The most prominent example of this dynamic at play was the expulsion of Médecins Sans Frontières-Holland (MSF) from Arakan in early March. The organisation was the primary healthcare provider for hundreds of thousands of vulnerable people, primarily Rohingya Muslims, across the state, and the Ministry of Health quickly pledged to fill the healthcare void left by their departure. But its response has so far been inadequate, with basic medicines and nutritional assistance in short supply, and with few healthcare professionals to deliver care.
Subject to severe mobility restrictions and rendered stateless by decree, the residents of Dar Paing and other IDP camps have nowhere else to go. Thousands are in need of basic healthcare, food and sanitation. Numerous offers of assistance from UN agencies and NGOs have been rejected by both union- and state-level authorities, and assistance to displaced people in northern Arakan has been minimal to nonexistent.
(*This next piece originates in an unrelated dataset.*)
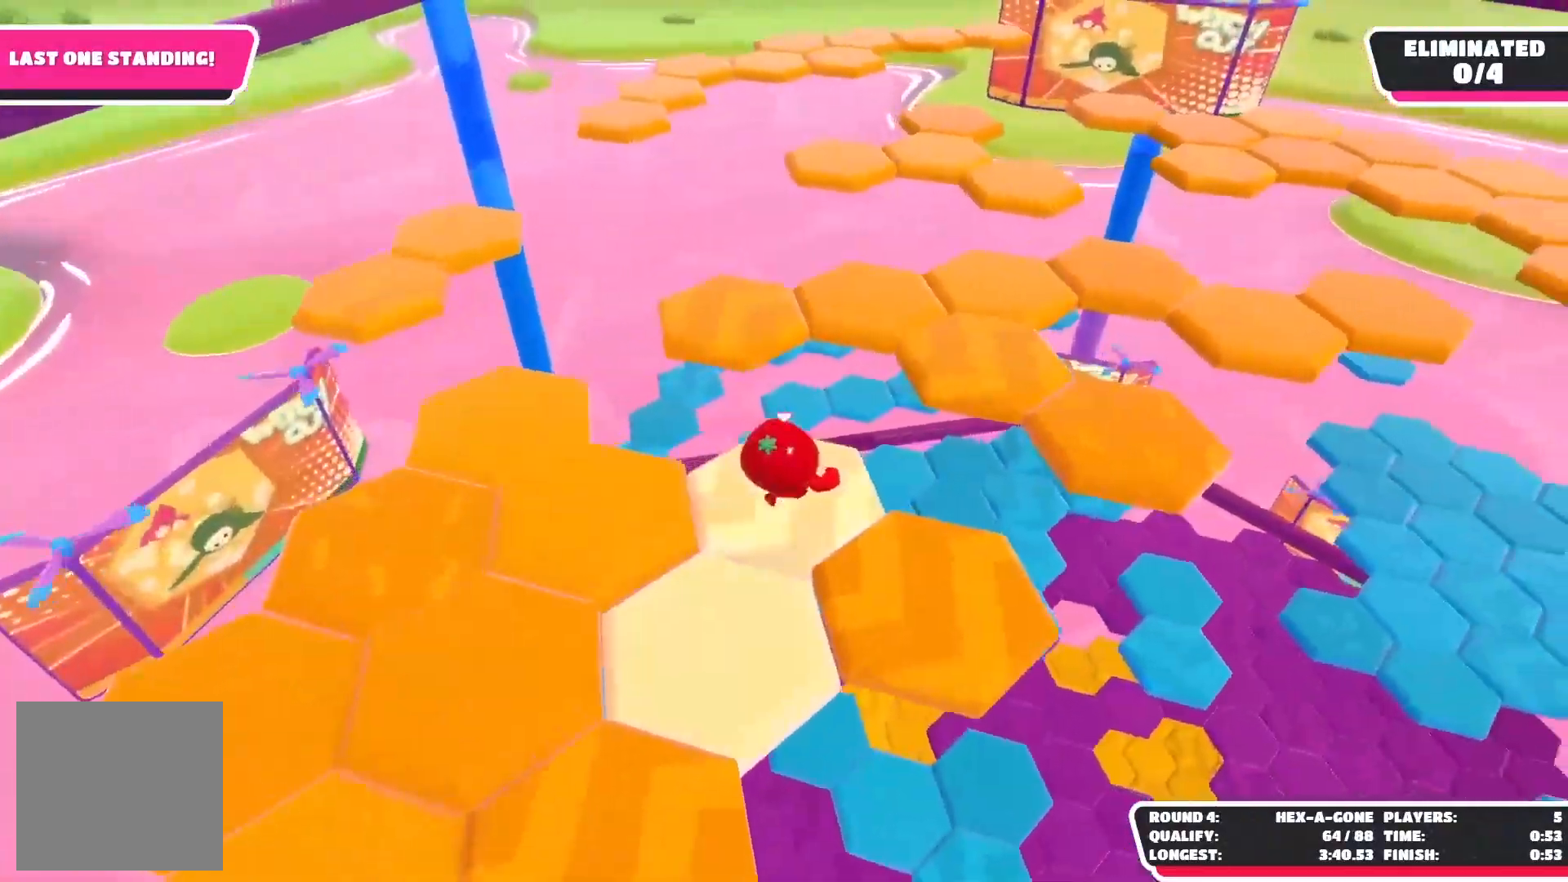
{"buttons": ["R2"], "left_stick": "up-right", "right_stick": "center", "events": [[17, "right_stick", "center"], [167, "A", "down"], [367, "R2", "down"], [500, "A", "up"]]}
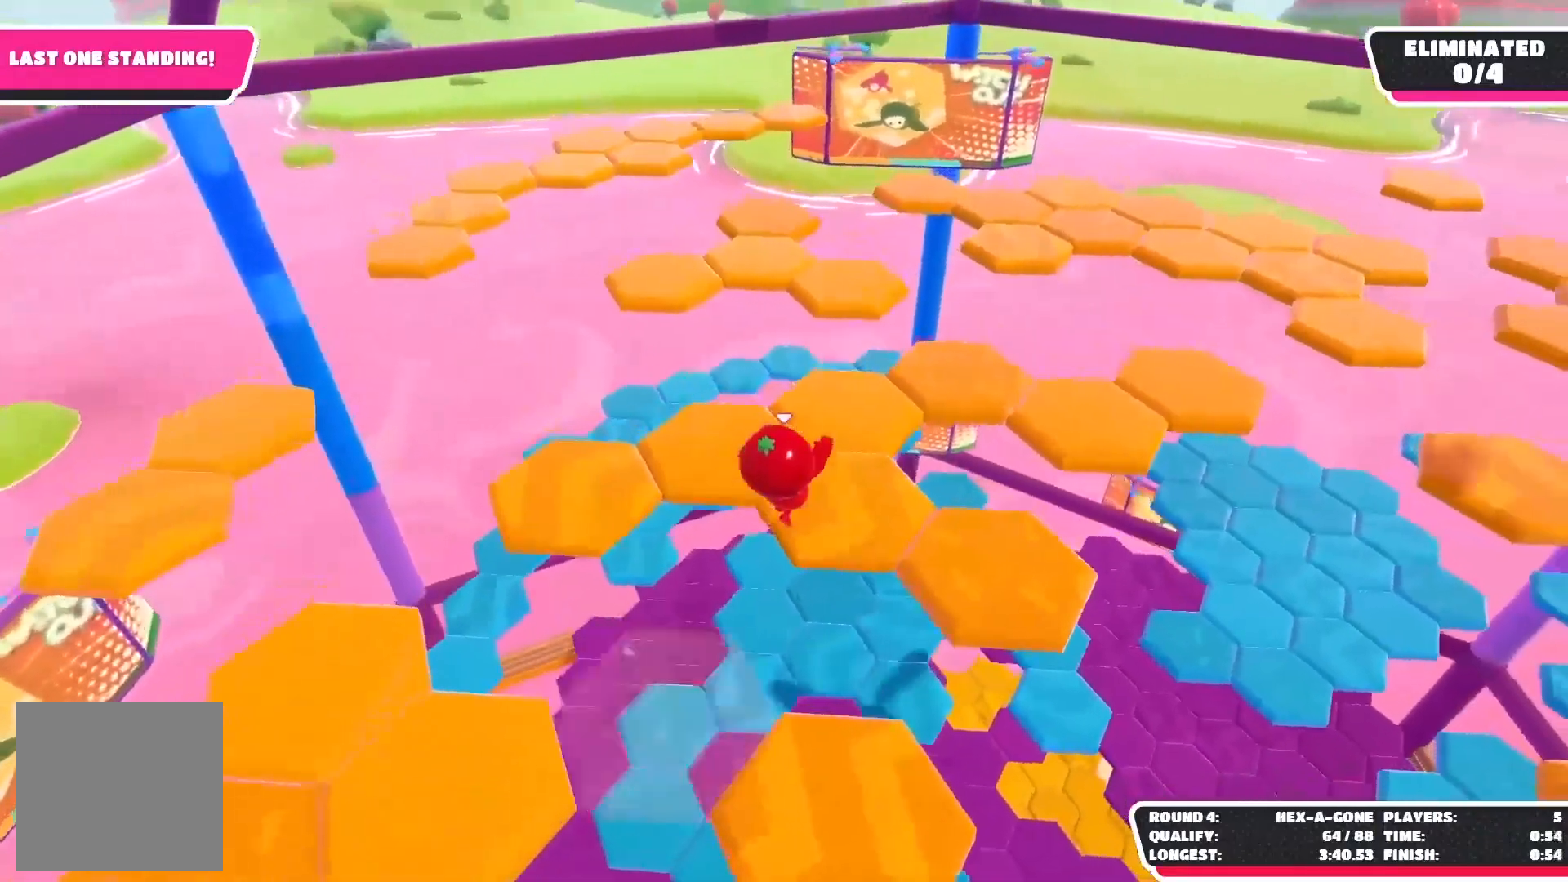
{"buttons": ["R2"], "left_stick": "up", "right_stick": "center", "events": [[67, "left_stick", "up"]]}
The incipient monsoon season, set to unleash its full wrath on Arakan soon, is another major point of concern. “The main priority now is to restart the humanitarian aid mechanism before the monsoon hits; as soon as possible,” UN spokesman Aye Win told DVB. “We learned the health conditions in displacement camps – for both communities – are extremely dire in some areas, and we are working to resume aid work amid these issues.”
Despite the political machinations going on behind the scenes, Dr. Liviu Vedrasco, the Health Cluster coordinator for the World Health Organisation in Burma, told DVB that the Ministry of Health has been amenable to cooperation. “The situation is not ideal, but offers of assistance have been accepted. There are nearly 100 medical personnel that are forming joint teams and going to IDP camps, but maybe not as often as they used to in the past,” he said.
Cooperation between NGOs and the government’s mobile health teams sent to replace MSF has increased markedly from just a few weeks ago, with 75 percent of the health professionals involved in their operations coming from health cluster partner organisations. Vedrasco said that the partners are currently “happy” with their level of participation in the aid delivery process, and that “we want to increase … the total number of healthcare providers and ultimately improve the access for the beneficiaries.”
Denying life-saving aid as a “push factor” to force the Rohingya to flee may constitute a crime against humanity, observers have warned in recent months. In his final report to the UN Human Rights Council, published in March, the outgoing special rapporteur on Burma, Tómas Ojea Quintana accused the government of “failing to address the systematic discrimination and marginalisation of the Rohingya community”, and at a conference in London last month, he claimed “there are elements of genocide in Rakhine [Arakan] with respect to Rohingya.”